Airplane hangars and a helicopter.
Two view of USN Coronado.
Looking to the northwest.
Hangars for our quick response team of US Navy pilots on the right.
Looking out to sea where The Wonder is sailing.
Those mountains are in Mexico.
One Disney boat is leaving and another one is coming in.
Bunkers for ammunition storage.
A helicopter and a half moon.
Looking down the Coast.
California sea lions are seen on the dock.
Twilight view with a cross on the hill.
View looking back to downtown.
Another twilight view.
In this view you can see the Coronado Bridge.
My last view of the USN Midway. We returned to the dock and walked back to the "Tioga Pass".
The San Diego Santa Fe station on the way back to our private car. We all talked in the lounge and enjoyed the camaraderie while we waited for Pacific Surfliner 584 to arrive into the station. Once it did I visited with Amtrak Conductor C.J. Hardman for a few minutes before I returned on board.
This number looked very familiar to me as the train came into San Diego to hook up to the "Tioga Pass". 21 is the current year and 15 was the date Chris Parker was born. A BNSF freight train passed on its way north while we were still in the station. A couple from one of the condominiums across the road came over and received a tour of the car, much to their delight and amazement. We left San Diego on time despite Amtrak's late boarding of the passengers. We passed that BNSF train as we made our way to CP Cumbres at the top of Miramar Hill. It was a very good trip back and good conversations were had on the way as we munched on some chips and dip. We met another southbound freight train south of CP Songs then once in Orange County, we dropped our guests off at their respective stations before Norm, Elizabeth and myself were the only three left on the car. We made our way to Los Angeles Union Station and I asked Norm if we could stay on the car one more night as it was 11:30 PM and could be over two hours before the trainset was moved to the yard, where our car was.
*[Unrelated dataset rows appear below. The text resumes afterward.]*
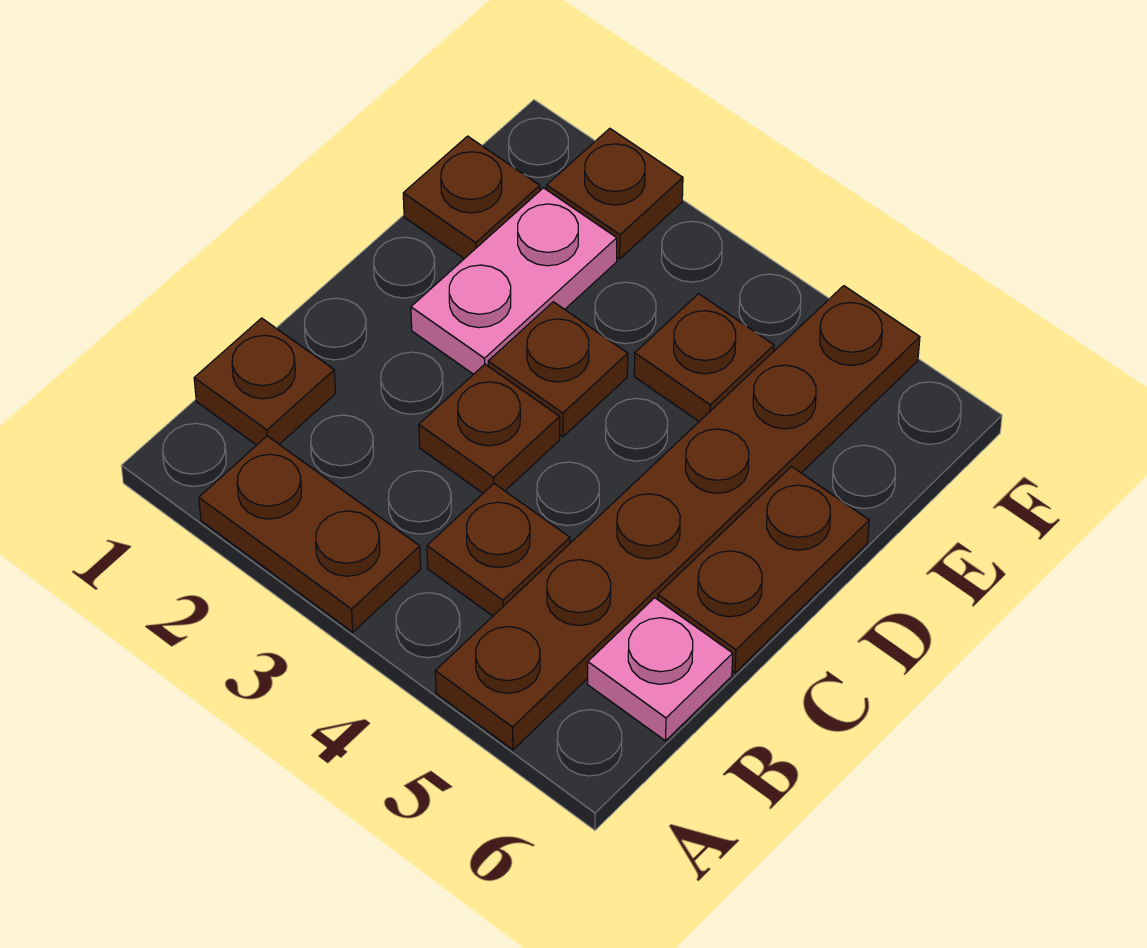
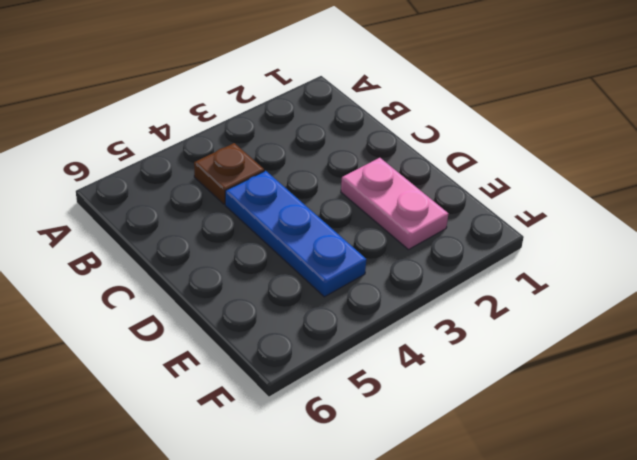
blue 1x3 plate [225,171,366,297] -> brown 1x1 plate [634,294,774,421]
none -> brown 1x2 plate [199,436,421,632]
none -> brown 1x6 plate [435,286,920,750]
none -> brown 1x1 plate [194,318,336,445]

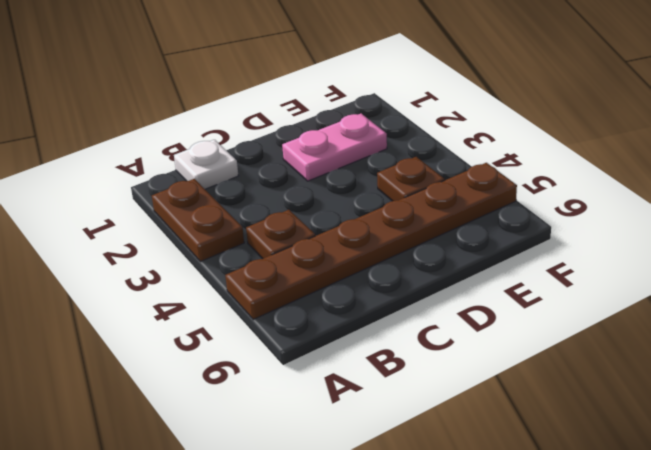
white 1x1 plate [174,140,238,189] -> brown 1x1 plate [194,318,336,445]
none -> pink 1x1 plate [588,598,733,741]
none -> brown 1x1 plate [419,364,560,493]
none -> brown 1x2 plate [658,467,869,673]

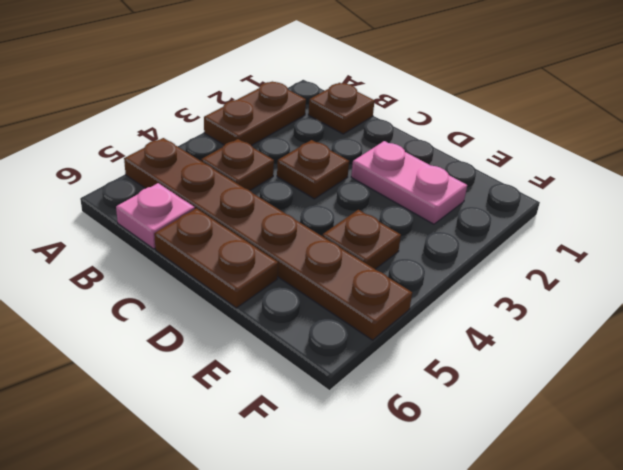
none -> brown 1x1 plate [488,302,628,437]
none -> brown 1x1 plate [403,136,540,259]
none -> brown 1x1 plate [547,128,683,259]

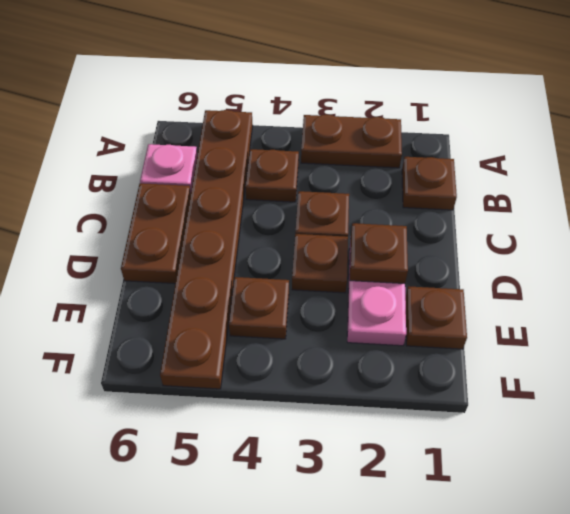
brown 1x1 plate [350,223,408,283] -> brown 1x1 plate moved to [547,128,683,259]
Norm agreed immediately and we were off to dreamland.
10/16/2021 This morning, we slept until 7:30 AM and sat in the lounge area reading books until Norm joined us. We were still in the maintenance bays and could not get off. One employee finally removed a barrier and then Norm detrained and retrieved his truck. We moved our belongings to the loading door then Norm sent me off, wearing my mask, to put the materials into his truck. He and Elizabeth closed the blinds and Norm locked the car then we walked around to the truck. After Norm dumped the garbage, he drove us back to our car and we then followed him out of the gate and Elizabeth drove us home. It had been a great trip and I felt much better about Chris Parker's death now that I had shared my thoughts and opinions about him with everyone. It really helped hearing all the very nice and complimentary things about him that were shared.